Asp Forum - Ruby 1.8.* convert string to utf-8

Pavel Drobushevich

8/18/2008 12:30:00 PM

Hi all,
I has problem with convert string or file to utf-8 encoding. input file
can has different encoding. Ruby 1.9 has feature force_encoding of
String class. But in 1.8.* I found Iconv.conv('UTF-8', from, contents),
but I didn't find method to define input encoding. I found to ext libs:
1. rchardet - but this lib incorrect define UCS-2LE encoding(
2. libcharguess - butI can't male source to lib for ruby used
extconf.rb.
Please, help me to find other way, or anybody has ready libcharguess for
ruby.
Many thanks in advance.
--
Posted via http://www.ruby-....

7 Answers

Axel Etzold

8/18/2008 1:39:00 PM

-------- Original-Nachricht --------
> Datum: Mon, 18 Aug 2008 21:30:10 +0900
> Von: Pavel Drobushevich <p.drobushevich@gmail.com>
> An: ruby-talk@ruby-lang.org
> Betreff: Ruby 1.8.* convert string to utf-8

> Hi all,
> I has problem with convert string or file to utf-8 encoding. input file
> can has different encoding. Ruby 1.9 has feature force_encoding of
> String class. But in 1.8.* I found Iconv.conv('UTF-8', from, contents),
> but I didn't find method to define input encoding. I found to ext libs:
> 1. rchardet - but this lib incorrect define UCS-2LE encoding(
> 2. libcharguess - butI can't male source to lib for ruby used
> extconf.rb.
> Please, help me to find other way, or anybody has ready libcharguess for
> ruby.
> Many thanks in advance.
> --
> Posted via http://www.ruby-....

Dear Pavel,

you can use "from" to define the input encoding, like so :

require 'iconv'

s =IO.read('kknta10.txt')

ic = Iconv.iconv('utf-8', 'cp1251',s)
f=File.new("t.txt","w")
f.puts ic
f.close

I was able to convert a file in Windows-cp1251 by Pushkin as given in the Project Gutenberg
(http://www.gutenberg.org/...) like this to utf-8 and I could open it in OpenOffice, to get
clear text.
You might also look here:

http://markmail.org/message/btgxcrle666bgiiq#query:iconv%20ruby%20encodings%20cyrillic+page:1+mid:bursga6zqh6kvjl3+sta...

Best regards,

Axel

--
GMX startet ShortView.de. Hier findest Du Leute mit Deinen Interessen!
Jetzt dabei sein: http://www.shortview.de/wasistshortview.php?mc=sv_...

Pavel Drobushevich

8/18/2008 3:23:00 PM

Dear Axel,
Thank you at the your answer.
But maybe I didn't good explain my problem, I have some problem with
English.

> require 'iconv'
>
> s =IO.read('kknta10.txt')
>
> ic = Iconv.iconv('utf-8', 'cp1251',s)
> f=File.new("t.txt","w")
> f.puts ic
> f.close
>

It's good idea, and I used it.
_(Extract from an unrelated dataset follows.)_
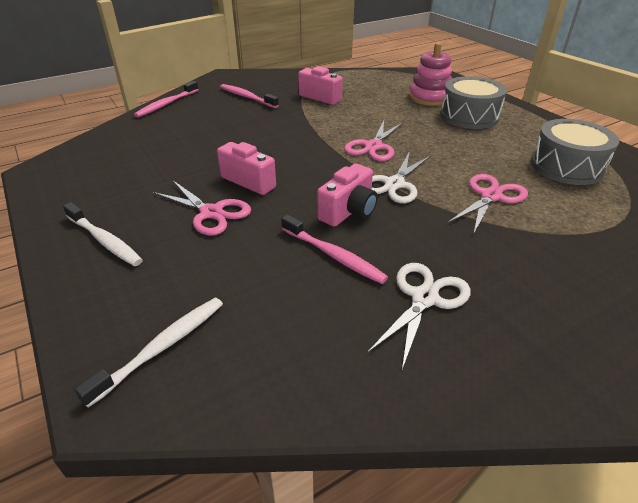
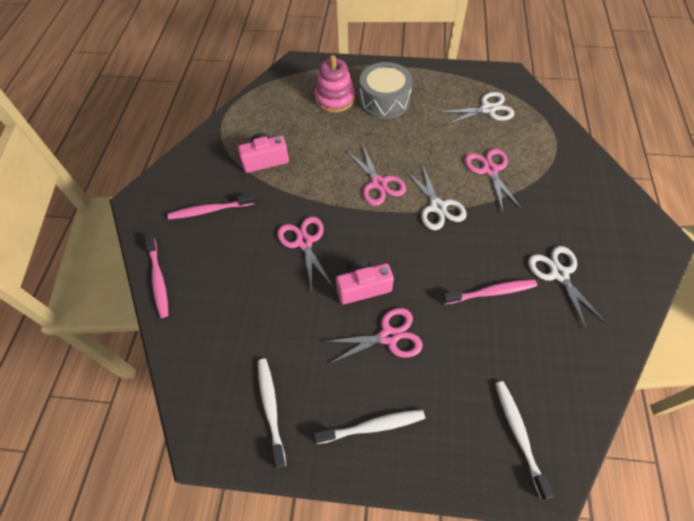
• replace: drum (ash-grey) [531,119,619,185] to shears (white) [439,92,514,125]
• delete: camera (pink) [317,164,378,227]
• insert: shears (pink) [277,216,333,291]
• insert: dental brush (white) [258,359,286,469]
But, I has many files with different
encoding: utf8, cp1251, ucs-2le, .... and I need convert all this files
to utf-8 by one code, I need to identify encoding of file in run time,
not to fix with const for every file, because files generate other
system.
Thanks
--
Posted via http://www.ruby-....

Axel Etzold

8/18/2008 7:05:00 PM

-------- Original-Nachricht --------
> Datum: Tue, 19 Aug 2008 00:23:17 +0900
> Von: Pavel Drobushevich <p.drobushevich@gmail.com>
> An: ruby-talk@ruby-lang.org
> Betreff: Re: Ruby 1.8.* convert string to utf-8

> Dear Axel,
> Thank you at the your answer.
> But maybe I didn't good explain my problem, I have some problem with
> English.
>
> > require 'iconv'
> >
> > s =IO.read('kknta10.txt')
> >
> > ic = Iconv.iconv('utf-8', 'cp1251',s)
> > f=File.new("t.txt","w")
> > f.puts ic
> > f.close
> >
>
> It's good idea, and I used it. But, I has many files with different
> encoding: utf8, cp1251, ucs-2le, .... and I need convert all this files
> to utf-8 by one code, I need to identify encoding of file in run time,
> not to fix with const for every file, because files generate other
> system.
> Thanks
> --
> Posted via http://www.ruby-....

Dear Pavel,

maybe it's a good idea to ask this question on a specialised Russian language
Ruby forum, but otherwise, I'd say that across (sufficiently long) Russian documents,
the most frequent letters will (most often) be the same.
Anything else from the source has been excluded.